In DCM, T(D) and T(F) prolonged 15% to 25% (p < 0.0001) by deletion of only 1-2 data points, whereas this had minimal effect on controls or HCM. This stemmed from systematic deviation of relaxation from an ME decay in DCM. T(1/2) and T(in) were highly sensitive to pure pressure offsets, whereas T(L) was most stable to both manipulations in all hearts. As a result, T(D) and T(F) appeared to be much more sensitive to systolic load in DCM than T(1/2) or T(L) and disproportionately sensitive to increased cyclic adenosine monophosphate (cAMP).

CONCLUSIONS

Relaxation consistently deviates from an ME decay in DCM resulting in instability and amplified relaxation systolic load or drug dependence of ME-based indexes in failing versus control (or HCM) hearts.

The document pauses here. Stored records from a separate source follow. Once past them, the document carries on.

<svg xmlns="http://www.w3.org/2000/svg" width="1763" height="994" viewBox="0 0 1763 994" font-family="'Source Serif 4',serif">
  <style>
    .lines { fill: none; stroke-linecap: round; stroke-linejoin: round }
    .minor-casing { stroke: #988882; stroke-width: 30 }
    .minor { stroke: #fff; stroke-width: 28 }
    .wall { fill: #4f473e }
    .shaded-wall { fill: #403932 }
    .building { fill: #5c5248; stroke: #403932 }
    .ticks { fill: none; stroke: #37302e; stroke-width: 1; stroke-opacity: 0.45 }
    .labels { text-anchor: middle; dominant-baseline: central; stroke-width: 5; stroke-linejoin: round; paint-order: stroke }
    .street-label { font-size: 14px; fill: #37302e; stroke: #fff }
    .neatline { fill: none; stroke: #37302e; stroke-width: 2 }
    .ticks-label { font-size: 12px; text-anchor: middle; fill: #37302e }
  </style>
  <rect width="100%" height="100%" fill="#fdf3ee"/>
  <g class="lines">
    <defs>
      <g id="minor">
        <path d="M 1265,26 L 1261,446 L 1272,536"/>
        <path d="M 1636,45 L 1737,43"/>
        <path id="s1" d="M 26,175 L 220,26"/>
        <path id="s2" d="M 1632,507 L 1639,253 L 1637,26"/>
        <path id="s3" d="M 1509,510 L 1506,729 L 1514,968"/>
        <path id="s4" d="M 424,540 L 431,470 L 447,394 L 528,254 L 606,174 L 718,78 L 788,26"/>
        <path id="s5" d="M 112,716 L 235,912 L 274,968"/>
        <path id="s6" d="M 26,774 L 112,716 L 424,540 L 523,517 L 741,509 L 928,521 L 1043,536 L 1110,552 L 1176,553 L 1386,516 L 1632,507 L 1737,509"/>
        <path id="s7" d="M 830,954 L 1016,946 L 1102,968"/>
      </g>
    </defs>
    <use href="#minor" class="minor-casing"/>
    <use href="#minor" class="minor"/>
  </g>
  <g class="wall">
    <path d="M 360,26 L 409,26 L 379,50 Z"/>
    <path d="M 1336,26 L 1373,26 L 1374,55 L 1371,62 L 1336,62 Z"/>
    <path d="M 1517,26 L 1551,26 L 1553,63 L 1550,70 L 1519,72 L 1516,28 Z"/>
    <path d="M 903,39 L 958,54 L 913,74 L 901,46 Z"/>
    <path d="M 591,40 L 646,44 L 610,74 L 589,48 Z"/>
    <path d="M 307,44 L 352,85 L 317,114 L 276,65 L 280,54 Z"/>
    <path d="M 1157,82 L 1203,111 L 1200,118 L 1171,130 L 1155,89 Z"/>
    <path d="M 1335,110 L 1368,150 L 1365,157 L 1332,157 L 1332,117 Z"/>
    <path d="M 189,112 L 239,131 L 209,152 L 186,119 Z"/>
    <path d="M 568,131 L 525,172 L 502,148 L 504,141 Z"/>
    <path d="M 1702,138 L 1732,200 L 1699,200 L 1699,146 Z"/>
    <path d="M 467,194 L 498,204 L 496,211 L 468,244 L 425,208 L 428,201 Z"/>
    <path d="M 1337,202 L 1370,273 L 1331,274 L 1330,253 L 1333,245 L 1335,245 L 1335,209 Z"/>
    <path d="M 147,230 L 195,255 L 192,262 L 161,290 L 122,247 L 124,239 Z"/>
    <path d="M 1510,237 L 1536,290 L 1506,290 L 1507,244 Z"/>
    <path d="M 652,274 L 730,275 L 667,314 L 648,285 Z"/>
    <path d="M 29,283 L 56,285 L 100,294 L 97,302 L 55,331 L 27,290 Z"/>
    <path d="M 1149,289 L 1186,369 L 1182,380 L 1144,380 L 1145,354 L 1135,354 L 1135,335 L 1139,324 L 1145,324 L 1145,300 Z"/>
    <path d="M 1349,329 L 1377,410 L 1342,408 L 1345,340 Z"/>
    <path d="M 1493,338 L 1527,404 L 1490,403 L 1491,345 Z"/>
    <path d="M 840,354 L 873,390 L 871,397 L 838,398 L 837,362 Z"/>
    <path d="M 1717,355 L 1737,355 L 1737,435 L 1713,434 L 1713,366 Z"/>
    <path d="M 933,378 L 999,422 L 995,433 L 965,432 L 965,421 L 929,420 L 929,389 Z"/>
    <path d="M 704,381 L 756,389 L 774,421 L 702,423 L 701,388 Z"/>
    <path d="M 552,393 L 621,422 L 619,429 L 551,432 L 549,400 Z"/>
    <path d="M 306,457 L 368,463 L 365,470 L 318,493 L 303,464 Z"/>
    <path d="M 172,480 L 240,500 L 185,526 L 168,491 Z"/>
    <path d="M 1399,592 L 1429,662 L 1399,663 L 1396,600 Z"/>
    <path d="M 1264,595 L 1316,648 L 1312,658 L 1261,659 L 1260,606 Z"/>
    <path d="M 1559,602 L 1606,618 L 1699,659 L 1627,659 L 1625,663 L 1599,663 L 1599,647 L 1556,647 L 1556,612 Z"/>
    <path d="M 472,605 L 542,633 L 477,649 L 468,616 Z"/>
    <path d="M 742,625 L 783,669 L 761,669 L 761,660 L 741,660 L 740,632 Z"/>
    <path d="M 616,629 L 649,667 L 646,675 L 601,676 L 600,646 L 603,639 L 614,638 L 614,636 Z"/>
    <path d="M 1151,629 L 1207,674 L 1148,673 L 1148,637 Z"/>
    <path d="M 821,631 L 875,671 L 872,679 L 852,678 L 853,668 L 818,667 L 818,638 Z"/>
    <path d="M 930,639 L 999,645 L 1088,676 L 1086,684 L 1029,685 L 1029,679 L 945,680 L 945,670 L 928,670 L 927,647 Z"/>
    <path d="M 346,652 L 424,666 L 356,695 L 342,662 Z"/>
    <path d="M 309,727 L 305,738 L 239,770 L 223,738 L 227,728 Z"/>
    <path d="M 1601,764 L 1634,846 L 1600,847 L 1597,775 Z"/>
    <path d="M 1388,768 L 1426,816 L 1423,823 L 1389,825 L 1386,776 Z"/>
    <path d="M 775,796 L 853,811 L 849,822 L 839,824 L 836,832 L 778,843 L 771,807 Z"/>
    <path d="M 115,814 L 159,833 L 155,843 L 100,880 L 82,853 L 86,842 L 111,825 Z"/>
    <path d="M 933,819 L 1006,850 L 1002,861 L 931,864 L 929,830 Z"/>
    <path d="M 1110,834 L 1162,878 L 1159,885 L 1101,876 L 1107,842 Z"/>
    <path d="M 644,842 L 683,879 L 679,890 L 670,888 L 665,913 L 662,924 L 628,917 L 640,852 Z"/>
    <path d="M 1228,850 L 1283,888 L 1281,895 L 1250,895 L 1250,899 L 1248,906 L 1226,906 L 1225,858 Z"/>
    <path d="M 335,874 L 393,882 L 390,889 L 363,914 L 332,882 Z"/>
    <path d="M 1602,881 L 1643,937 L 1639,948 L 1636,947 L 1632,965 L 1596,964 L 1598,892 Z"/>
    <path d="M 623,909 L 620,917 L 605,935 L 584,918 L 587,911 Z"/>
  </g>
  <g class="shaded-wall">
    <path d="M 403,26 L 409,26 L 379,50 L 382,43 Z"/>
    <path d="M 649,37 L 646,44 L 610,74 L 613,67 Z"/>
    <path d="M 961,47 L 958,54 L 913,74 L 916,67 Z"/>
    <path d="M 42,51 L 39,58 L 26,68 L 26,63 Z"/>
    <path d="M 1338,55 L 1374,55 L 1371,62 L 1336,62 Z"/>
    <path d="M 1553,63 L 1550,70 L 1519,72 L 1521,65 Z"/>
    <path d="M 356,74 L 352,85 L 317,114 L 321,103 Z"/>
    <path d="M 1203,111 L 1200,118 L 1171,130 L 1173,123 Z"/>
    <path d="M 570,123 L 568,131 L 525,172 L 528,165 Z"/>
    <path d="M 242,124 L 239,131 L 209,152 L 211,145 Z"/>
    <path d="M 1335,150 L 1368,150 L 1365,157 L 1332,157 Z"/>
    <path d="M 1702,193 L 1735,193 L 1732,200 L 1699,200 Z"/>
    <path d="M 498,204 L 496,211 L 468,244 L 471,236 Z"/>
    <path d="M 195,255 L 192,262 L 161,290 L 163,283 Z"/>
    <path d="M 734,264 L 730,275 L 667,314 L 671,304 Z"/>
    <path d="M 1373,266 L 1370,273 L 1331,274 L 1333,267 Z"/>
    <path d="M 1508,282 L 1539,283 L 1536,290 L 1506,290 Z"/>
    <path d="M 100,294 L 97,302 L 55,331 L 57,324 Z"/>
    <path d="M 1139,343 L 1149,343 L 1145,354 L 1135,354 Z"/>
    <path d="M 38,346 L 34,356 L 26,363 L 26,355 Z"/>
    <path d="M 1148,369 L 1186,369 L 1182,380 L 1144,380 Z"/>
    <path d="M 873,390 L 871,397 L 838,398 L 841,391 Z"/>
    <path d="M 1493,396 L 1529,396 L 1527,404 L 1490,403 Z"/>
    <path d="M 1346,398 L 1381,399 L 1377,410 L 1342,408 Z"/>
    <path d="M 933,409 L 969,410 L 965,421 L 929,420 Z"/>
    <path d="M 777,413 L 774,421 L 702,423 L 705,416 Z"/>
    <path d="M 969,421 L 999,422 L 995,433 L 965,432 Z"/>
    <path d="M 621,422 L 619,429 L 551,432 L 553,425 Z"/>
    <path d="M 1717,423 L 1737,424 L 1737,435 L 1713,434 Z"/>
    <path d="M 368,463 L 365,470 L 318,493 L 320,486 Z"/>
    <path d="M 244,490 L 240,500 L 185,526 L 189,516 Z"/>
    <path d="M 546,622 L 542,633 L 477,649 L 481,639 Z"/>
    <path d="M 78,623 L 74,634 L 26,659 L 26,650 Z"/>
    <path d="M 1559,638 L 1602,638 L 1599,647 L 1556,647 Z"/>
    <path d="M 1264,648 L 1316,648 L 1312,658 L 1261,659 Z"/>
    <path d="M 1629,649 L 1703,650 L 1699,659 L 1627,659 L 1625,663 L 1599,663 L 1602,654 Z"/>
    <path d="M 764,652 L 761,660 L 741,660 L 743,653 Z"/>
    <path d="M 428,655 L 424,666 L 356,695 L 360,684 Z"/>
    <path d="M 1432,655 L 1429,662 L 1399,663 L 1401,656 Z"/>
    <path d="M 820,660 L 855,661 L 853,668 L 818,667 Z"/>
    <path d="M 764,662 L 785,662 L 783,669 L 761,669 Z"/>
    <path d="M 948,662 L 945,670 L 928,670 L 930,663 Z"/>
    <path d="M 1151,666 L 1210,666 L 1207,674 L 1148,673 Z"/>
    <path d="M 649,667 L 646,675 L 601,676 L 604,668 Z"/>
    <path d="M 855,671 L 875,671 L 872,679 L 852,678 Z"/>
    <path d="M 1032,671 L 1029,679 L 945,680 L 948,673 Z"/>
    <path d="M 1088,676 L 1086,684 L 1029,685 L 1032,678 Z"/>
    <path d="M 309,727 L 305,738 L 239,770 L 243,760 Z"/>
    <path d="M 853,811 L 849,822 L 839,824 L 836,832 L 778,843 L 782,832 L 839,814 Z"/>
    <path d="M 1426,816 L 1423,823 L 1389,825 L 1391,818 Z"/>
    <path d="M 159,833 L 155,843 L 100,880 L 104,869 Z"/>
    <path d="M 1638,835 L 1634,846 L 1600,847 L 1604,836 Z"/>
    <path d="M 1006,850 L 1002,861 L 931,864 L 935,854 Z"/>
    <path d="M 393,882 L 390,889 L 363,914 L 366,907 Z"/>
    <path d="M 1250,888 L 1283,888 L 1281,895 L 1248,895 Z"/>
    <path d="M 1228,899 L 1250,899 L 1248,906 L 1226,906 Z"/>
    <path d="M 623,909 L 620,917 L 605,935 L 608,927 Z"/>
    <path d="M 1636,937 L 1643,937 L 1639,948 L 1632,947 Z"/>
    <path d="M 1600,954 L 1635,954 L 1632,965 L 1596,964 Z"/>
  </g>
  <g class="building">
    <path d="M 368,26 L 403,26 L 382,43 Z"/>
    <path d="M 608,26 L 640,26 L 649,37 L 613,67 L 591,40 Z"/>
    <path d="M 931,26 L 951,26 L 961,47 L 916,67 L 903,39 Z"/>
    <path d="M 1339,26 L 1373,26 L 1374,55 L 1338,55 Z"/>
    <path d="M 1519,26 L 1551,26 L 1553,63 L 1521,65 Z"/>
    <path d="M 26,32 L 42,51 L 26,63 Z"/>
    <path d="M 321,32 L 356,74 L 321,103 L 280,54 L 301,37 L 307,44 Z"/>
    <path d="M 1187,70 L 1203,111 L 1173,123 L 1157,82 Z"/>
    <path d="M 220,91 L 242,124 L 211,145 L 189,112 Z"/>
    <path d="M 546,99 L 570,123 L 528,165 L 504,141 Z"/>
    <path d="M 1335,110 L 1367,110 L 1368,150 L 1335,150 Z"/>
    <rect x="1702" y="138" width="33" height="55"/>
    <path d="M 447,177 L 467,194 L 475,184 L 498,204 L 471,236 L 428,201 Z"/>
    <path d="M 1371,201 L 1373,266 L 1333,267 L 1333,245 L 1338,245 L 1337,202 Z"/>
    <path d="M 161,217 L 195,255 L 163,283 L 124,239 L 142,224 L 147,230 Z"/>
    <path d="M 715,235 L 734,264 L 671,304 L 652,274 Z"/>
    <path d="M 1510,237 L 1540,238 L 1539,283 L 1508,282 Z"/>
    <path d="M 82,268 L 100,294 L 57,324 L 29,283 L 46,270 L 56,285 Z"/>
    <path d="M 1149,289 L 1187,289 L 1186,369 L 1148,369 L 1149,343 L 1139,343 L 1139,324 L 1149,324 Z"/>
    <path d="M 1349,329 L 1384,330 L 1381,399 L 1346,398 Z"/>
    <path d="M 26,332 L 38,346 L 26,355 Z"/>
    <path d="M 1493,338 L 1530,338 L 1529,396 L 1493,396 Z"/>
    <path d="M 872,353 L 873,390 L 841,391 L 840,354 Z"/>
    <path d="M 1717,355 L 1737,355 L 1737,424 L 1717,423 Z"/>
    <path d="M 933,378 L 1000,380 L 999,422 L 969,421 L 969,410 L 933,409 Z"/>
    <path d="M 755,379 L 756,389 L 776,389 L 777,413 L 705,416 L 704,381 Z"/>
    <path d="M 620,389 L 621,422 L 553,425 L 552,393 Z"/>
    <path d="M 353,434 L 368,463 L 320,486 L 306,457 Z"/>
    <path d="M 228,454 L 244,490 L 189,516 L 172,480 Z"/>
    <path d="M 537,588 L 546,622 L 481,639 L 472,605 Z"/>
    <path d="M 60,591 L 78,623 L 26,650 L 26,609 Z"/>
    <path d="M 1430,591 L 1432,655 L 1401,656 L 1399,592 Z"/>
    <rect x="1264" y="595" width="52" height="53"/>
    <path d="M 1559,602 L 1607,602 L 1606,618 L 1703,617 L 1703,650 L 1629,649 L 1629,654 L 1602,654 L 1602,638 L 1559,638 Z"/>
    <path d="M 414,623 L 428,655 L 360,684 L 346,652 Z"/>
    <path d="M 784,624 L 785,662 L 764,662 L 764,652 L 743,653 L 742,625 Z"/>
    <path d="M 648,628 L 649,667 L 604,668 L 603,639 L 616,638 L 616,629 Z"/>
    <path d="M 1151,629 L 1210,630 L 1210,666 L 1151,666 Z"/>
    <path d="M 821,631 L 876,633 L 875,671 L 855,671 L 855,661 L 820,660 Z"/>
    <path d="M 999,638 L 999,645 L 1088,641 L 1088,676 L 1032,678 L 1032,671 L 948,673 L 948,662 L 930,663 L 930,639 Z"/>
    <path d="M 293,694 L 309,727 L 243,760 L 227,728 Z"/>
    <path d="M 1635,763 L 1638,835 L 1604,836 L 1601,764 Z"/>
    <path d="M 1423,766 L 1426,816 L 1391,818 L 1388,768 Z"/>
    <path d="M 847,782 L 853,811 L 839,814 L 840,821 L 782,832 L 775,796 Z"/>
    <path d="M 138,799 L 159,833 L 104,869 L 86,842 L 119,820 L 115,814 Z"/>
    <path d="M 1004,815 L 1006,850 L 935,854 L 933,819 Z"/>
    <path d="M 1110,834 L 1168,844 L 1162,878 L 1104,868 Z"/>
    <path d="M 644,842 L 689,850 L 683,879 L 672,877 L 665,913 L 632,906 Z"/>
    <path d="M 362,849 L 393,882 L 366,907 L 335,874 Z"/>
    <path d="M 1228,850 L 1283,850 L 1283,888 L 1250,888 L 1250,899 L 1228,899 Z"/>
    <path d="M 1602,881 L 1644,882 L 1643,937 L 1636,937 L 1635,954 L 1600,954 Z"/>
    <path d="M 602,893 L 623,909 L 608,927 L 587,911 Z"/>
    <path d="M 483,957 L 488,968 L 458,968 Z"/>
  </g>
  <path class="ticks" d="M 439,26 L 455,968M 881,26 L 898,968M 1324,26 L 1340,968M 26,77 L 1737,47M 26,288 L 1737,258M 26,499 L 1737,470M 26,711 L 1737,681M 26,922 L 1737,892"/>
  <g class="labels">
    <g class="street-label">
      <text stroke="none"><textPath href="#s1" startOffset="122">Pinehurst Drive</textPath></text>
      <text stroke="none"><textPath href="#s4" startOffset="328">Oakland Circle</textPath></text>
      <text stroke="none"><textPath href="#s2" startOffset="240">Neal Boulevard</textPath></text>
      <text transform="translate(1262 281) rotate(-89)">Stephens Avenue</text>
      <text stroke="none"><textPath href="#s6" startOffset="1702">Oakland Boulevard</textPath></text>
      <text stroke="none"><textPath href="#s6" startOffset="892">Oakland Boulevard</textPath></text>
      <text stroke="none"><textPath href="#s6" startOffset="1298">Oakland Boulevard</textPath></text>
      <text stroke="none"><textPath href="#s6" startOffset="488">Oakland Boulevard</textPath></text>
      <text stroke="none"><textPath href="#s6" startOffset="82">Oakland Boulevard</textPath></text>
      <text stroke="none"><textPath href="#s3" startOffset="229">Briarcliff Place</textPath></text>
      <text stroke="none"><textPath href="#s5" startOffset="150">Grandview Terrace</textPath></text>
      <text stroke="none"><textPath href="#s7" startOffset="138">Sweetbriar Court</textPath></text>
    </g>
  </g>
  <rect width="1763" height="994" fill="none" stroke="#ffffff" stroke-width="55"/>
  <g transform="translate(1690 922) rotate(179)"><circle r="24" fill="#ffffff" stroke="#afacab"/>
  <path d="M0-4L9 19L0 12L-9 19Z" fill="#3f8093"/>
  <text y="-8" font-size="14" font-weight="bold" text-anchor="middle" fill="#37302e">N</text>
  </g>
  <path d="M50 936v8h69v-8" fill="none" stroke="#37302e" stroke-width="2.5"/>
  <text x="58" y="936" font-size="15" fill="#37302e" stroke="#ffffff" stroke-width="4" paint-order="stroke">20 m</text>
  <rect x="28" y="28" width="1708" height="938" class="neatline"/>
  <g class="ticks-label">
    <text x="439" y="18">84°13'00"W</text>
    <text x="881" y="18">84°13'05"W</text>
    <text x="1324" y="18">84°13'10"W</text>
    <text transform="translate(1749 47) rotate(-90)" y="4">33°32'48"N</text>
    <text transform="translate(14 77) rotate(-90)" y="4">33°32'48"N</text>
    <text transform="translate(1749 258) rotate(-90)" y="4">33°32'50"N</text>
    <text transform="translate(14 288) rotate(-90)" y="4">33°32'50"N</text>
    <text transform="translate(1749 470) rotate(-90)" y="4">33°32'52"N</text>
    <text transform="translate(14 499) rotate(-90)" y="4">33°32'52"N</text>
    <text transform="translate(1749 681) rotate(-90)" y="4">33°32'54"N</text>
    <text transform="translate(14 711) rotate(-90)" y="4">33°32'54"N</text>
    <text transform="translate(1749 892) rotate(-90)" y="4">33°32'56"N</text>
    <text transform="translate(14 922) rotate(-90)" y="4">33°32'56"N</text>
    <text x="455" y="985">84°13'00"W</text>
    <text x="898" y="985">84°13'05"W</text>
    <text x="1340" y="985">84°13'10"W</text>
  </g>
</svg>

The hybrid-logistic method improves quantitative analyses by providing more consistent data fits with all three heart types.

摘要

目的

我们对比了评估心室压力衰减时间常数的各种方法,以测试心力衰竭是否会系统性地改变对轻微数据不稳定性或模型假设与实际衰减之间差异的敏感性。我们假设这种差异可能导致对负荷和药物刺激的舒张敏感性明显增加。

背景

心力衰竭可能会加剧舒张行为与模型假设波形的偏差,增强常用指标的不稳定性以及明显的负荷和药物敏感性。

方法

在正常心脏(n = 14)、肥厚型(肥厚型心肌病 [HCM],n = 15)和扩张型肌病(扩张型心肌病 [DCM],n = 37)患者中,在降低前负荷或进行变力刺激之前及期间测量压力-容积关系。对比了舒张参数(假设零T(in) 或非零T(D)、T(F) 渐近线的单指数 [ME] 模型、混合逻辑T(L)、线性T(LR) 和压力半衰期T(1/2))对轻微数据范围操纵以及负荷或药物变化的敏感性。

结果

在DCM中,仅删除1 - 2个数据点会使T(D) 和T(F) 延长15%至25%(p < 0.0001),而这对对照组或HCM的影响极小。这源于DCM中舒张与ME衰减的系统性偏差。T(1/2) 和T(in) 对纯压力偏移高度敏感,而T(L) 在所有心脏中对两种操纵最为稳定。结果,在DCM中,T(D) 和T(F) 对收缩期负荷的敏感性似乎比T(1/2) 或T(L)高得多,并且对环磷酸腺苷 (cAMP) 增加的敏感性不成比例。

结论

在DCM中,舒张持续偏离ME衰减,导致衰竭心脏与对照(或HCM)心脏相比,基于ME的指标出现不稳定性以及舒张期收缩期负荷或药物依赖性增强。混合逻辑方法通过为所有三种心脏类型提供更一致的数据拟合来改善定量分析。